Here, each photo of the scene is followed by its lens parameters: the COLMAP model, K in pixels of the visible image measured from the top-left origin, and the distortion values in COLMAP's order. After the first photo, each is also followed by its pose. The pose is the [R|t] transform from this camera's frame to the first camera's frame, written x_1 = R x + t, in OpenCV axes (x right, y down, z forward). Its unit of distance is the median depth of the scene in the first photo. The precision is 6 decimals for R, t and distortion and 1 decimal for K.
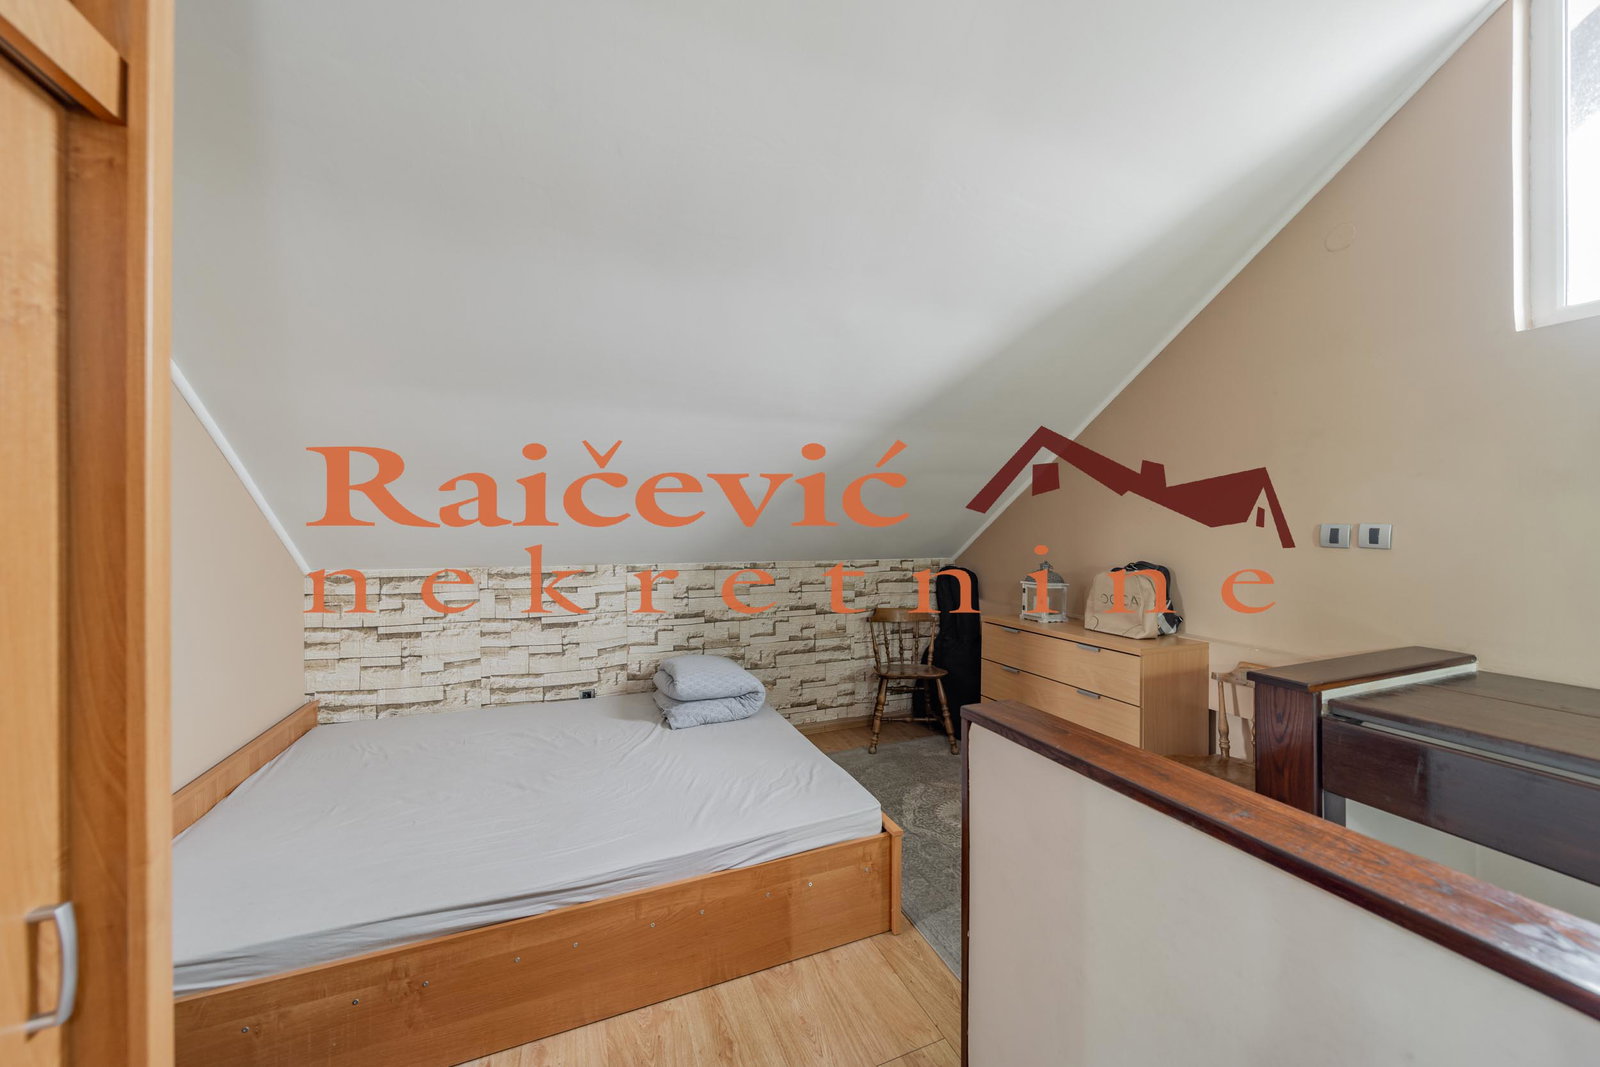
lens RADIAL K [[569.1, 0, 814.1], [0, 569.1, 526.0], [0, 0, 1]] dist [0.001226, -0.001019]
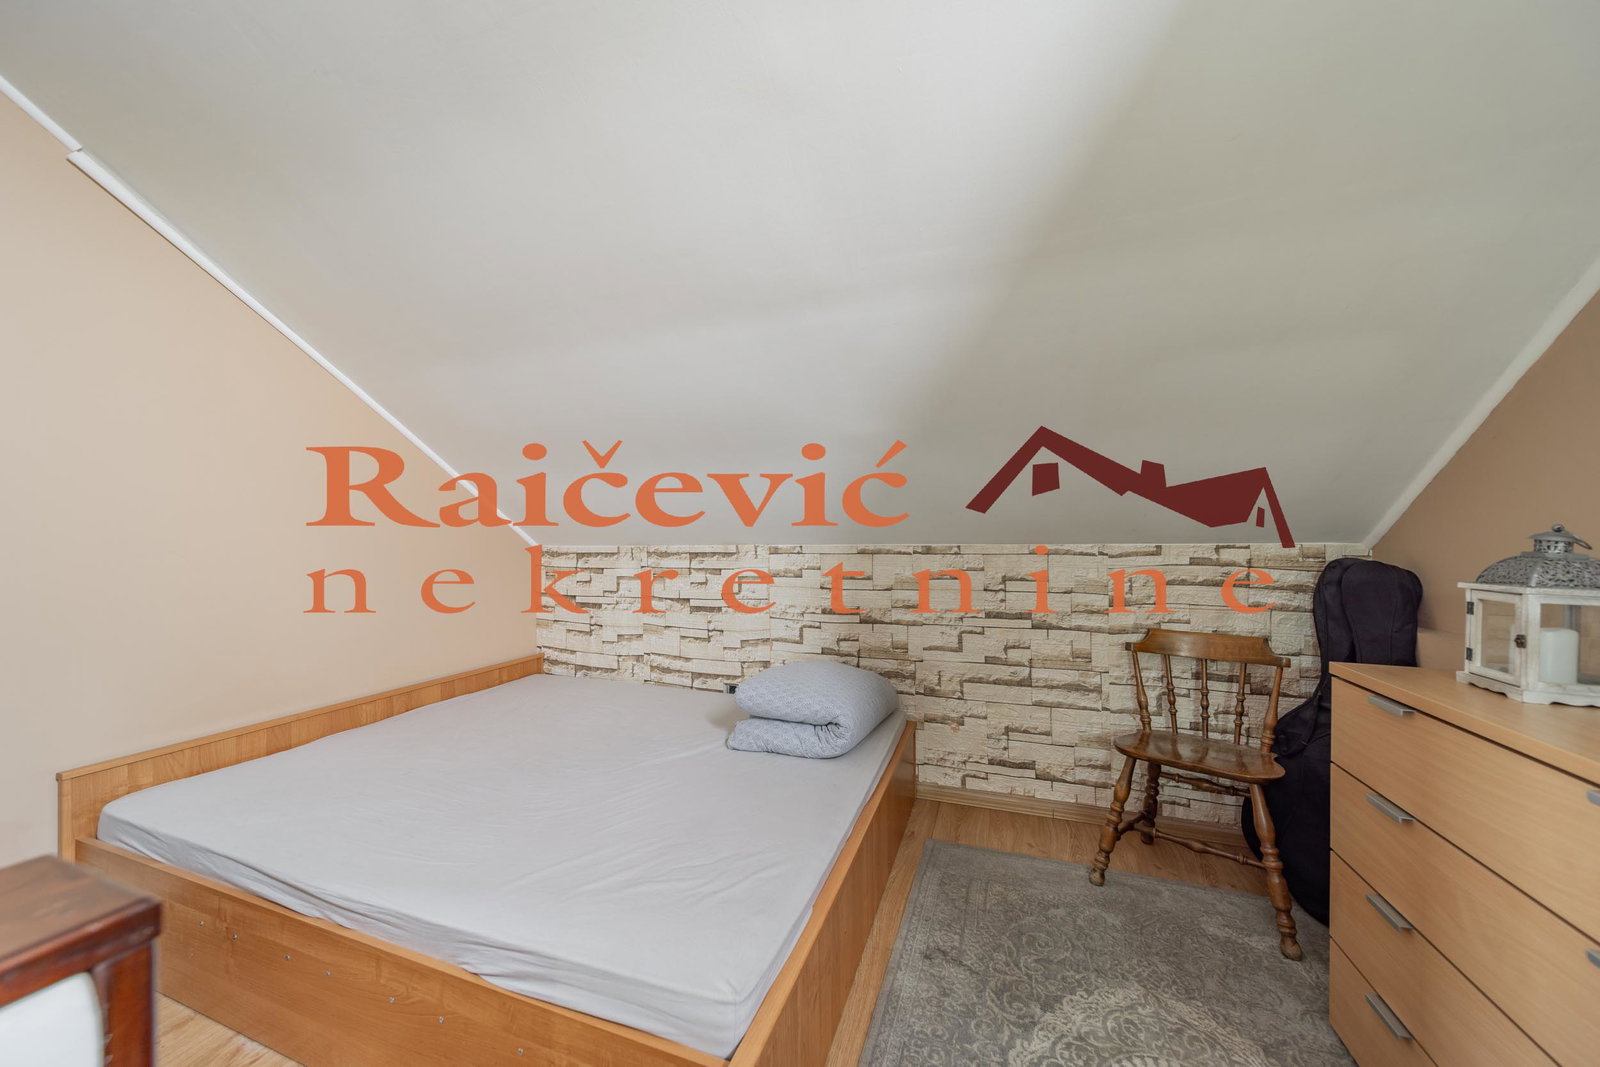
lens RADIAL K [[569.1, 0, 805.1], [0, 569.1, 534.9], [0, 0, 1]] dist [0.001226, -0.001019]
pose [[0.723110, -0.016405, -0.690538, 0.284916], [0.014646, 0.999857, -0.008416, 0.056738], [0.690577, -0.004028, 0.723248, 0.393882]]
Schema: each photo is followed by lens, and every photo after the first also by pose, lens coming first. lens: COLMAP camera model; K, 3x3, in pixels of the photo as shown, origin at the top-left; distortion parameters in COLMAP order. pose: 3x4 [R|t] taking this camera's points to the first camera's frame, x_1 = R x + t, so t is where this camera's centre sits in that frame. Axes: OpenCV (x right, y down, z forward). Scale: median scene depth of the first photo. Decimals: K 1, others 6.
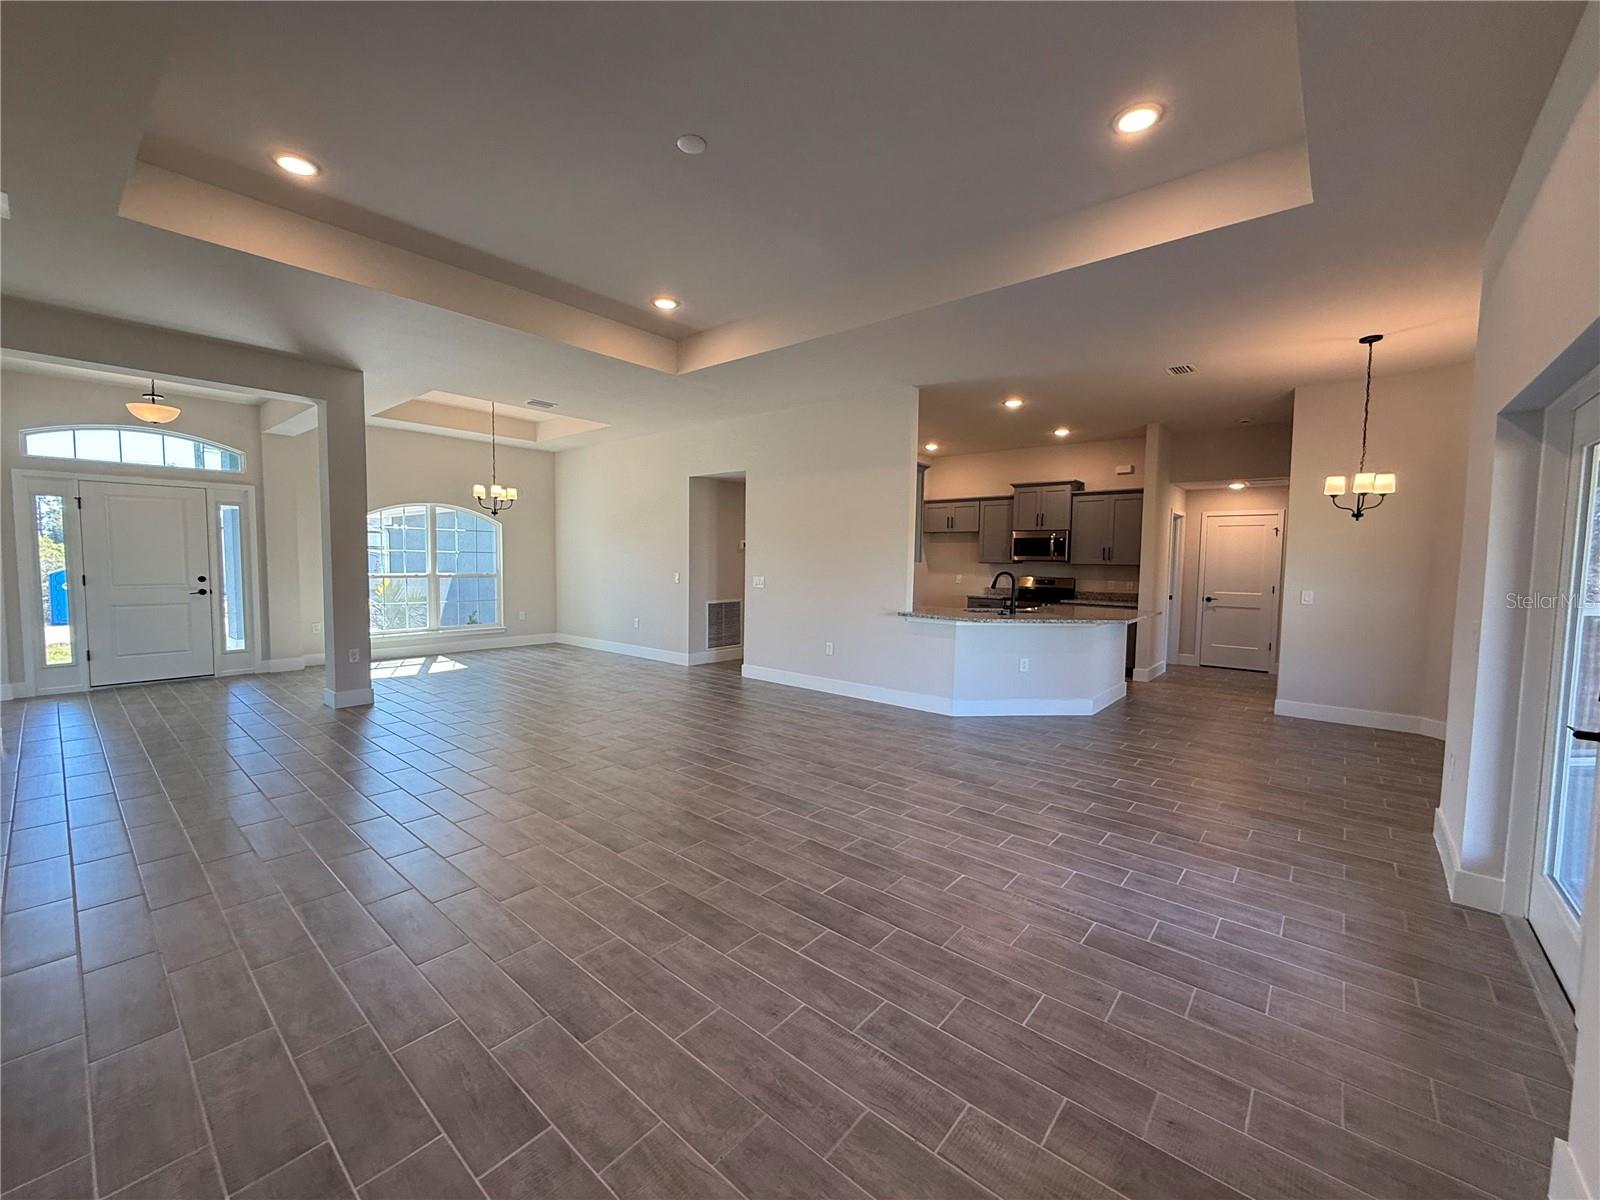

*TASK GOAL*.
Please replace every "photo" with "image" in the items above, keeping everything else the same. Leave the pictures out of your answer.

*ANSWER SPACE*.
Here, each image of the scene is followed by its lens parameters: the COLMAP model, K in pixels of the visible image measured from the top-left origin, and the distortion values in COLMAP's order. After the first image, each is also followed by its pose. The pose is the [R|t] transform from this camera's frame to the first camera's frame, written x_1 = R x + t, in OpenCV axes (x right, y down, z forward). Its unit of distance is the median depth of the scene in the first image. The precision is 6 decimals for R, t and distortion and 1 decimal for K.
lens RADIAL K [[569.1, 0, 814.1], [0, 569.1, 526.0], [0, 0, 1]] dist [0.001226, -0.001019]
lens RADIAL K [[569.1, 0, 805.1], [0, 569.1, 534.9], [0, 0, 1]] dist [0.001226, -0.001019]
pose [[0.723110, -0.016405, -0.690538, 0.284916], [0.014646, 0.999857, -0.008416, 0.056738], [0.690577, -0.004028, 0.723248, 0.393882]]
Schema: each image is followed by lens, and every image after the first also by pose, lens coming first. lens: COLMAP camera model; K, 3x3, in pixels of the image as shown, origin at the top-left; distortion parameters in COLMAP order. pose: 3x4 [R|t] taking this camera's points to the first camera's frame, x_1 = R x + t, so t is where this camera's centre sits in that frame. Axes: OpenCV (x right, y down, z forward). Scale: median scene depth of the first image. Decimals: K 1, others 6.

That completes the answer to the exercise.